Collected data:
++++++++
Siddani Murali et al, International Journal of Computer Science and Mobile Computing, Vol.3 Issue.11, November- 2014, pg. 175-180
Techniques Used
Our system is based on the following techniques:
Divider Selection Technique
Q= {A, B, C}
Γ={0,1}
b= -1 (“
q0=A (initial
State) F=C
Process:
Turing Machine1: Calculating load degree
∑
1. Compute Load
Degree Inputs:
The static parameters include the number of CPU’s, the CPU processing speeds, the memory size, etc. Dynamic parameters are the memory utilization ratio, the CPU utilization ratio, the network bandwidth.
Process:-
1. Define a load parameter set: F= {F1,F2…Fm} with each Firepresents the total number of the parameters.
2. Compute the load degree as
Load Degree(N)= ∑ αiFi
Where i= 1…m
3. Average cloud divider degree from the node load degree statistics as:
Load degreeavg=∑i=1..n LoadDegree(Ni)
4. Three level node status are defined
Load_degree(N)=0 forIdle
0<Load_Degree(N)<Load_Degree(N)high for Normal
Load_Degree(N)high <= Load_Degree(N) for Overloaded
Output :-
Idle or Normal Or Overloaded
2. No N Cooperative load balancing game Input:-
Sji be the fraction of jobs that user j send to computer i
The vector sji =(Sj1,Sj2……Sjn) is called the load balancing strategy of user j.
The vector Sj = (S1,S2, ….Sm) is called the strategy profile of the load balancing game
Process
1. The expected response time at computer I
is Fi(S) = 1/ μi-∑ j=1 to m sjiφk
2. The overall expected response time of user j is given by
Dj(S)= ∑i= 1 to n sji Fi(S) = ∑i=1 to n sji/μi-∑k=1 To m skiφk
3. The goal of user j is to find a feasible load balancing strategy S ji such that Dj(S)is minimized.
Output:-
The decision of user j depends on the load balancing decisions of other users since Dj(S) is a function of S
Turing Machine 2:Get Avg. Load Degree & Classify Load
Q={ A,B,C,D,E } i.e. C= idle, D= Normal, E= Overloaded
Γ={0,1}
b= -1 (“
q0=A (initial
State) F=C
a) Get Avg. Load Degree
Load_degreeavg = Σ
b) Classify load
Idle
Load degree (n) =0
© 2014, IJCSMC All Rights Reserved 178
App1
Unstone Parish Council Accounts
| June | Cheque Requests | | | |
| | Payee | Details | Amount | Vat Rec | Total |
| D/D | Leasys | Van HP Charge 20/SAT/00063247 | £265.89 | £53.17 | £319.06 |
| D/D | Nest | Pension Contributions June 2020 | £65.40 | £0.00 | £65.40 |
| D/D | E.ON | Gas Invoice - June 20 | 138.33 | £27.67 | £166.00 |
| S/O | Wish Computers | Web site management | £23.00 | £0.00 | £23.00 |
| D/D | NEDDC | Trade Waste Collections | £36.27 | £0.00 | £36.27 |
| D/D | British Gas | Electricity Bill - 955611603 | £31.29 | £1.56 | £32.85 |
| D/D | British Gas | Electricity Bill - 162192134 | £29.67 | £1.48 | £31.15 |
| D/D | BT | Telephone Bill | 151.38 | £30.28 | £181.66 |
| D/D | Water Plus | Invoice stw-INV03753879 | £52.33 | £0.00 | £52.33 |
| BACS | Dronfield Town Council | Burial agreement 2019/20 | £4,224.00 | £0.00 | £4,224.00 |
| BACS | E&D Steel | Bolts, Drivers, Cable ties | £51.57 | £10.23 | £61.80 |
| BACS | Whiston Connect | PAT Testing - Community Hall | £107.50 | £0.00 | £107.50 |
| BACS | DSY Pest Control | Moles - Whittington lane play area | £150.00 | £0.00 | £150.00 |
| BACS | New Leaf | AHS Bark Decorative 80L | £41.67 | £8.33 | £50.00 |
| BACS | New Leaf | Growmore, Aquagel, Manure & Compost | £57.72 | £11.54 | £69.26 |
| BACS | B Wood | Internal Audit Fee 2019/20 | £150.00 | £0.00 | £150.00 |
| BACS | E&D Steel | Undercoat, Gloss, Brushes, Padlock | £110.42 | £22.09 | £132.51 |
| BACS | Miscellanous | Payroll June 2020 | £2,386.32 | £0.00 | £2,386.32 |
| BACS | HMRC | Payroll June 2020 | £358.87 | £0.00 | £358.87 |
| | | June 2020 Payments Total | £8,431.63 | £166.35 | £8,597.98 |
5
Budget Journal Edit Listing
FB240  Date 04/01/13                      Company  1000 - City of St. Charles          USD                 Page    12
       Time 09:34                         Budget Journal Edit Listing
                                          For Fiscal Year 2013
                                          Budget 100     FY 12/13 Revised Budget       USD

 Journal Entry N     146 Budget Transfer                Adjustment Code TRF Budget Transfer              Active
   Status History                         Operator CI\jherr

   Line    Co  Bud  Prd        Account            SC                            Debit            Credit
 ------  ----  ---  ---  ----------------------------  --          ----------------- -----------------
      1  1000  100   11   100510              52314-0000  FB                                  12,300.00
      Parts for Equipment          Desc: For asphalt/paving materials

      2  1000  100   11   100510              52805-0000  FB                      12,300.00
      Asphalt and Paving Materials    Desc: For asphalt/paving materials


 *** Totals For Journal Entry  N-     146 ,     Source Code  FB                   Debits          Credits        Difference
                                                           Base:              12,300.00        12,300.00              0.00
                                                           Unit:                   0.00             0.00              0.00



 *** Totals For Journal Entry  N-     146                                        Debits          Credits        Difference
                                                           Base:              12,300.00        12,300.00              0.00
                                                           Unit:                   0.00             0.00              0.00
++++++++
→ EXERCISE
When the line with "Divider Selection Technique" is reached in the data above, start copying there, and copy each line exactly until the line with "2. No N Cooperative" has been copied; copy nothing else.

→ YOUR SOLUTION
Divider Selection Technique
Q= {A, B, C}
Γ={0,1}
b= -1 (“
q0=A (initial
State) F=C
Process:
Turing Machine1: Calculating load degree
∑
1. Compute Load
Degree Inputs:
The static parameters include the number of CPU’s, the CPU processing speeds, the memory size, etc. Dynamic parameters are the memory utilization ratio, the CPU utilization ratio, the network bandwidth.
Process:-
1. Define a load parameter set: F= {F1,F2…Fm} with each Firepresents the total number of the parameters.
2. Compute the load degree as
Load Degree(N)= ∑ αiFi
Where i= 1…m
3. Average cloud divider degree from the node load degree statistics as:
Load degreeavg=∑i=1..n LoadDegree(Ni)
4. Three level node status are defined
Load_degree(N)=0 forIdle
0<Load_Degree(N)<Load_Degree(N)high for Normal
Load_Degree(N)high <= Load_Degree(N) for Overloaded
Output :-
Idle or Normal Or Overloaded
2. No N Cooperative load balancing game Input:-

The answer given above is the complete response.